SOURCE TEXT:

--- Begin ---

Federal Reserve Board Chairman Ben Bernanke. (U.S. Federal Reserve photo)
We Americans need to face hard reality: The U.S. economy was once in a free-fall toward a new depression. It has begun to recover, but we should not delude ourselves: our economy remains in perilous condition and a new austerity-induced recession remains a threat.
Economics journalist William Greider points out: “At least nine of the economies in Western Europe are already contracting.” He warns: “The International Monetary Fund, not usually known for dire forecasts, predicts increased risk of worldwide stagnation, and has warned specifically against the “excessive fiscal consolidation” of austerity measures.” Even China’s growth is now slowing at an alarming rate.
“The economy still sucks — three years into the recovery, we have an official unemployment rate of just under 8 percent and an underemployment rate of almost 15 percent,”writes economist Jeff Faux. “Incomes are declining and at least 12 million homeowners have mortgages that exceed the value of their houses.

--- End ---

TO BE DONE: Return, word for word, the part of the article on the U.S. economy starting with "Economics journalist William" and going on through "an alarming rate.". The data that come next are separate from the article on the U.S. economy.

RECORD EXCERPTS:

--- Begin ---

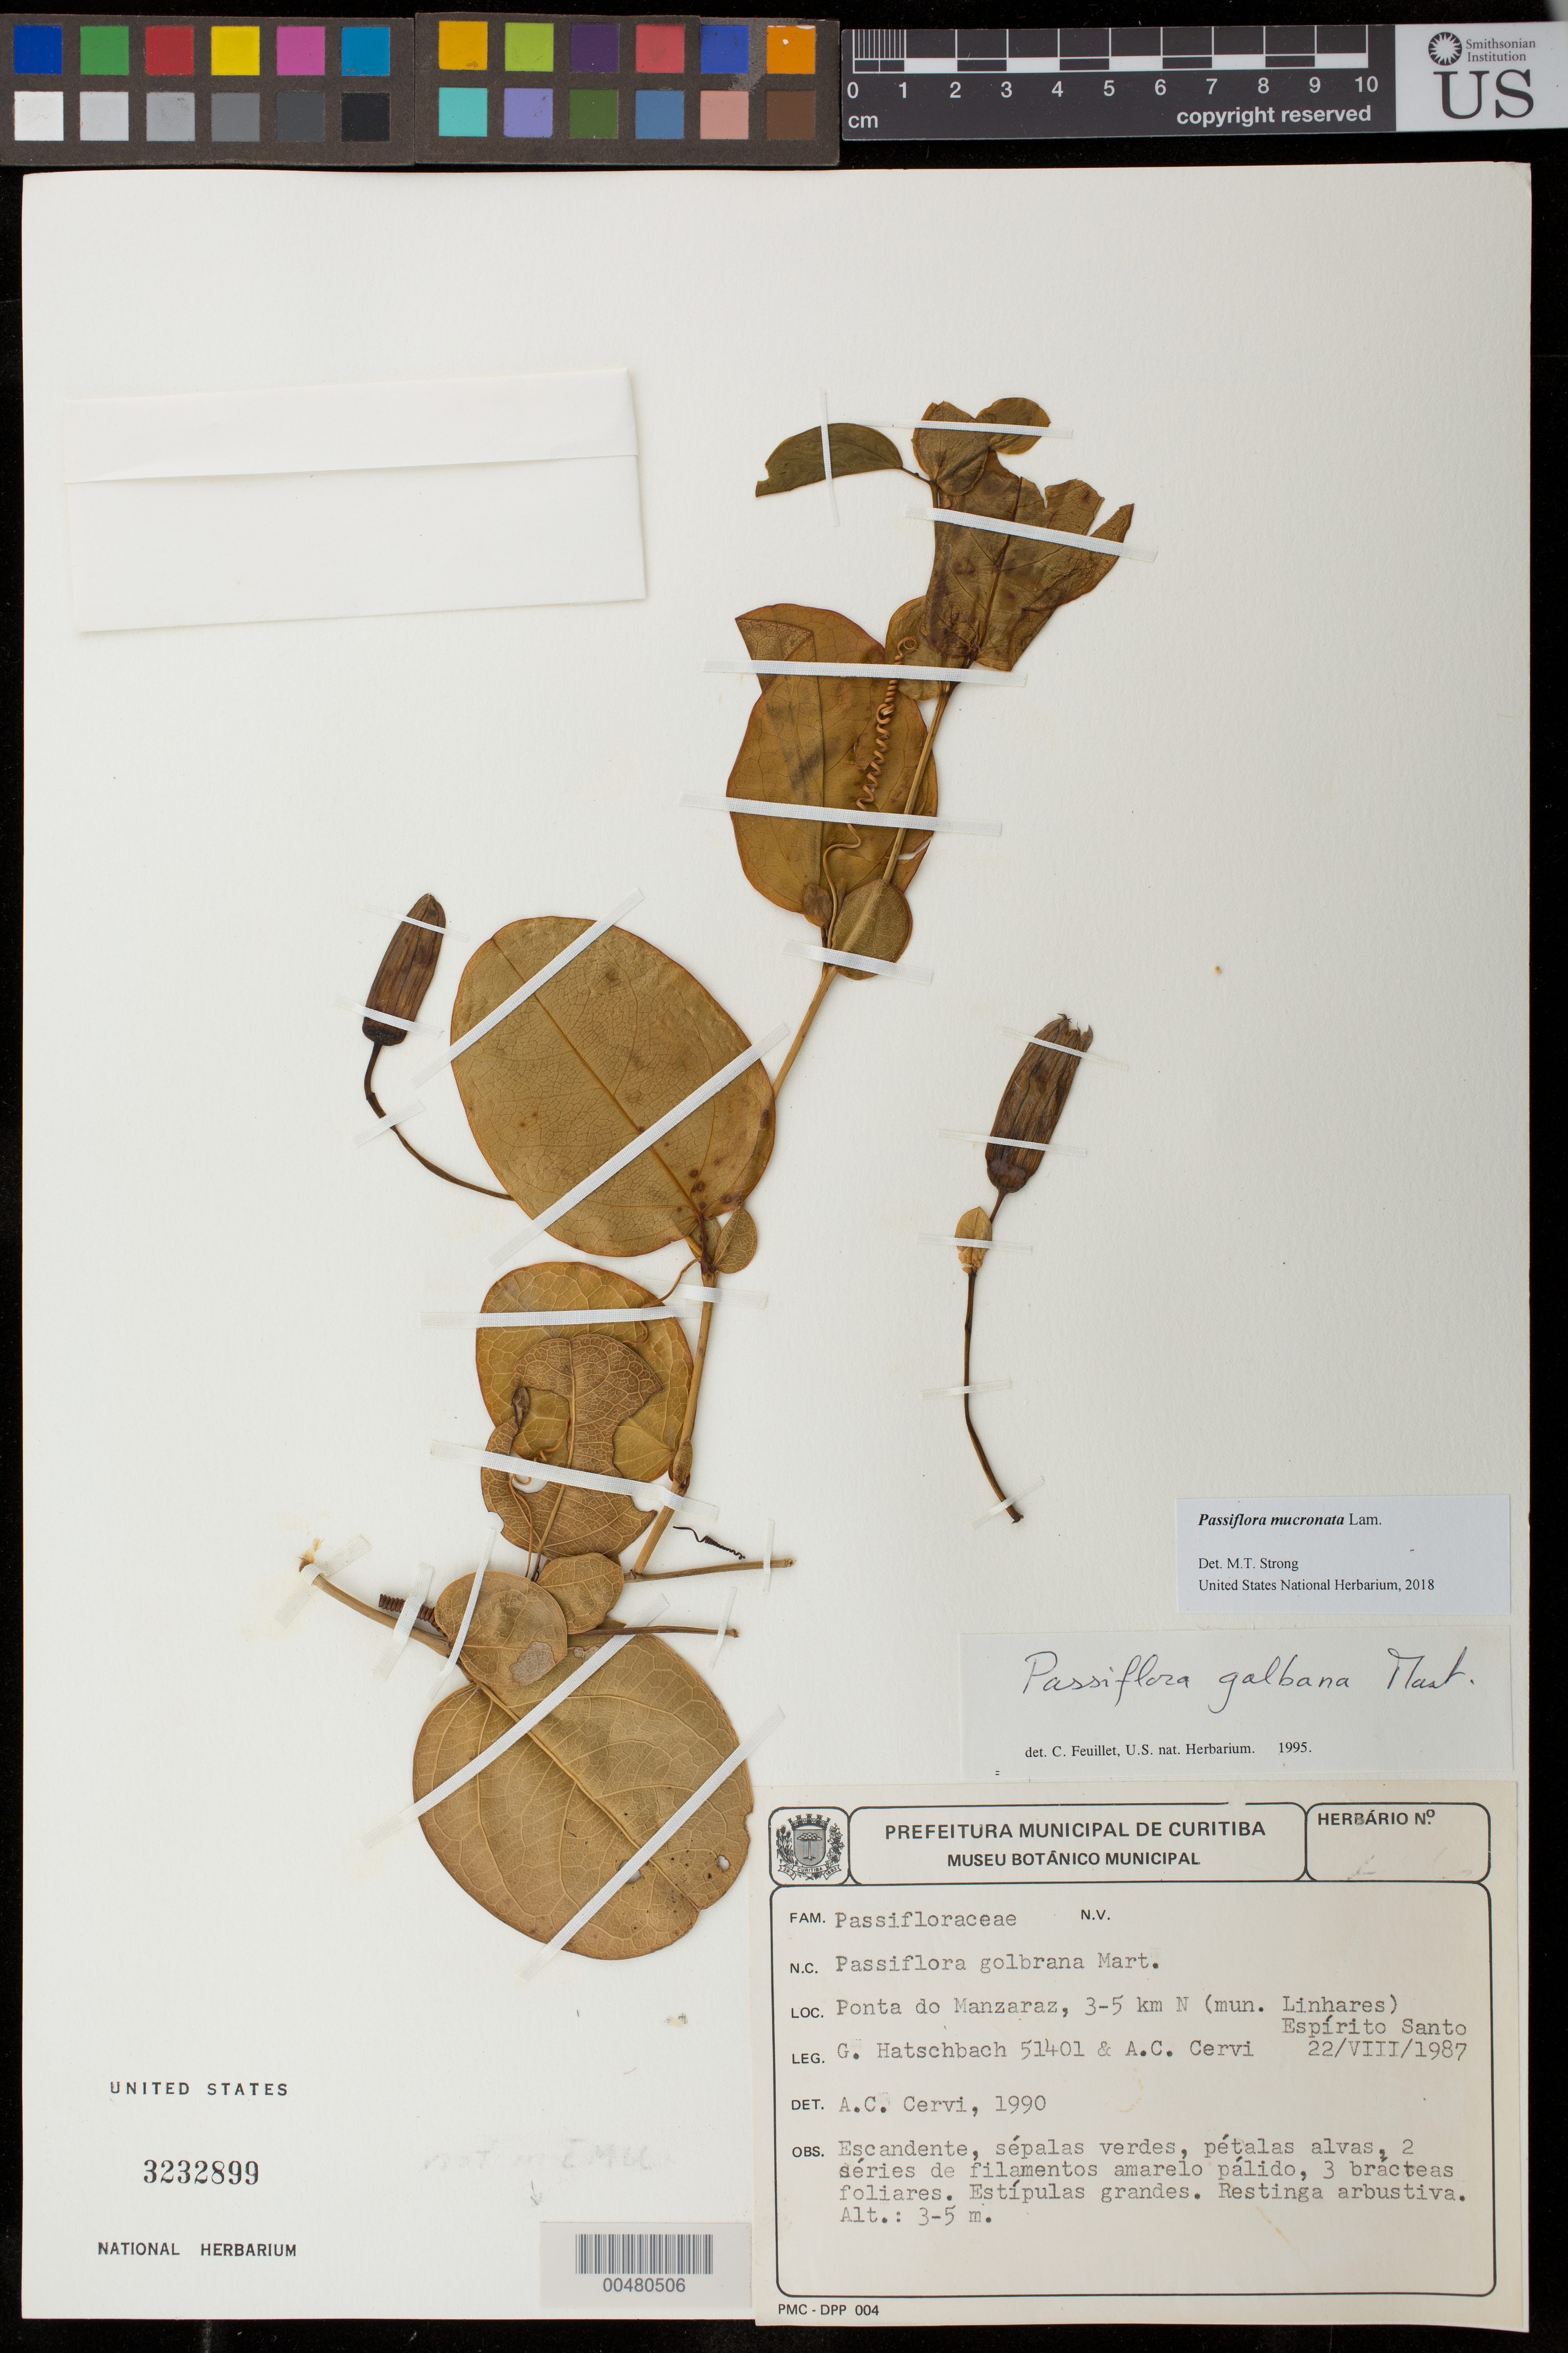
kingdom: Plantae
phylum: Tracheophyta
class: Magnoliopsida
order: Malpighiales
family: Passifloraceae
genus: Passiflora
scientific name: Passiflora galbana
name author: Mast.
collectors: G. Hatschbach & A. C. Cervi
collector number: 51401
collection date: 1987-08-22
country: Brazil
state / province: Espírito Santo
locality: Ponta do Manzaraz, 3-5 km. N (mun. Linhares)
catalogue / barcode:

--- End ---

SOLUTION TO THIS EXERCISE:
Economics journalist William Greider points out: “At least nine of the economies in Western Europe are already contracting.” He warns: “The International Monetary Fund, not usually known for dire forecasts, predicts increased risk of worldwide stagnation, and has warned specifically against the “excessive fiscal consolidation” of austerity measures.” Even China’s growth is now slowing at an alarming rate.